Shamsuddin Tanwir, of Afghanistan's Independent Human Rights Commission in Kandahar, said: "In Taliban-held areas everyone cultivates poppy. They do not get any problems so they prefer Taliban."

Amid the general gloom, Western officials stress the long-term nature of the war on drugs and the several positive signs amongst this year's early findings. In the east of the country, where a 96 per cent drop in poppy cultivation was recorded last year, officials feared a large resurgence after unrealistic expectations of Western aid on the part of poppy farmers were not met. That resurgence was much smaller than feared and Nangahar province remains largely drug free.

Western officials also point to improvements in governance. Reforms of the police force have seen police chiefs, known to be capable and not corrupt, installed in a number of provinces in the south, including Helmand.

The new police chief in Helmand replaces a man who was named in leaked US intelligence documents as running heroin shipments in police vehicles. But there are still widespread claims that figures high in the government control the drugs trade, including allegations against President Karzai's brother Ahmed Wali Karzai, who is head of the provincial council for Kandahar province.

"There is no evidence for this claim," he told The Independent. "When people want to attack the President they say these things about me. It is like the spice on a dish." In Washington there is increasing pressure for a more radical approach to the drugs problem with the threat of aerial eradication being held up as the ultimate sanction if the softer methods favoured by the British and Afghan governments don't work.

Western sources have said that US counter-narcotics teams are exploring the possibility of using a form of Agent Orange, a defoliant that become notorious for turning large parts of south Vietnam into a lunar landscape during the Vietnam War. One Western official said: "Aerial spraying will definitely not be used as part of the poppy eradication for 2007, period. But if a decrease in poppy cultivation is not achieved soon it is something that will increasingly be brought to the front for consideration."

The official stressed that any aerial spraying would only be undertaken with Afghan consent.

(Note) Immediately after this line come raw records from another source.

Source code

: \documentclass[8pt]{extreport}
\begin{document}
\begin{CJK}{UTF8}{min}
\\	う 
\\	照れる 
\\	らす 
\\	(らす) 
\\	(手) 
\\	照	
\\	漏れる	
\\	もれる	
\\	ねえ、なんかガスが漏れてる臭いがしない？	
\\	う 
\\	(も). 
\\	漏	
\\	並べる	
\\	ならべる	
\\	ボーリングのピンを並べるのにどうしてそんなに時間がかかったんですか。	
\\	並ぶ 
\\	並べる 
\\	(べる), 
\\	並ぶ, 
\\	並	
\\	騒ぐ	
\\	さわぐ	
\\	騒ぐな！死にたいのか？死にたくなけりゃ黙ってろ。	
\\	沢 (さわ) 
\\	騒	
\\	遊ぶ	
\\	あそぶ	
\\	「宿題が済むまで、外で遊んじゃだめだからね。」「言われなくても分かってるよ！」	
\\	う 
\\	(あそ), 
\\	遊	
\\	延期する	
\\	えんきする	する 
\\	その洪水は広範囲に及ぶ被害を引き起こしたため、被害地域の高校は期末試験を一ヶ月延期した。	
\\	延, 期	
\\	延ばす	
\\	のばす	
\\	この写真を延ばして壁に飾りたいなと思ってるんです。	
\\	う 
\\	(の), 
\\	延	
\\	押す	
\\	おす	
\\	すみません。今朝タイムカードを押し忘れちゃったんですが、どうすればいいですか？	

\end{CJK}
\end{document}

The United Nations remains completely opposed to such a move. "We really hope that all relevant parties and stakeholders will see that aerial spraying will contribute to the conflict and will play into the hands of the insurgents, and based on this insight will not start this measure at all," said a representative of UNODC.

Farmers from Kakhrez, near the town of Musa Qala in north Helmand, told The Independent this month that helicopters dropped an unknown substance during April on to their fields:

"It was in Boom village," said Lal Mohammed. "The helicopters were heard overhead in the night. A white powder was on the plants in the morning. There were red and yellow spots on the trees. Eight jiribs of poppy (1.6 hectares) were affected. I saw the plants, they grew very small, they didn't bloom and they dried out." Western Counter-Narcotics officials denied the claim. Similar claims were made in Jalalabad in December 2004. They were never substantiated.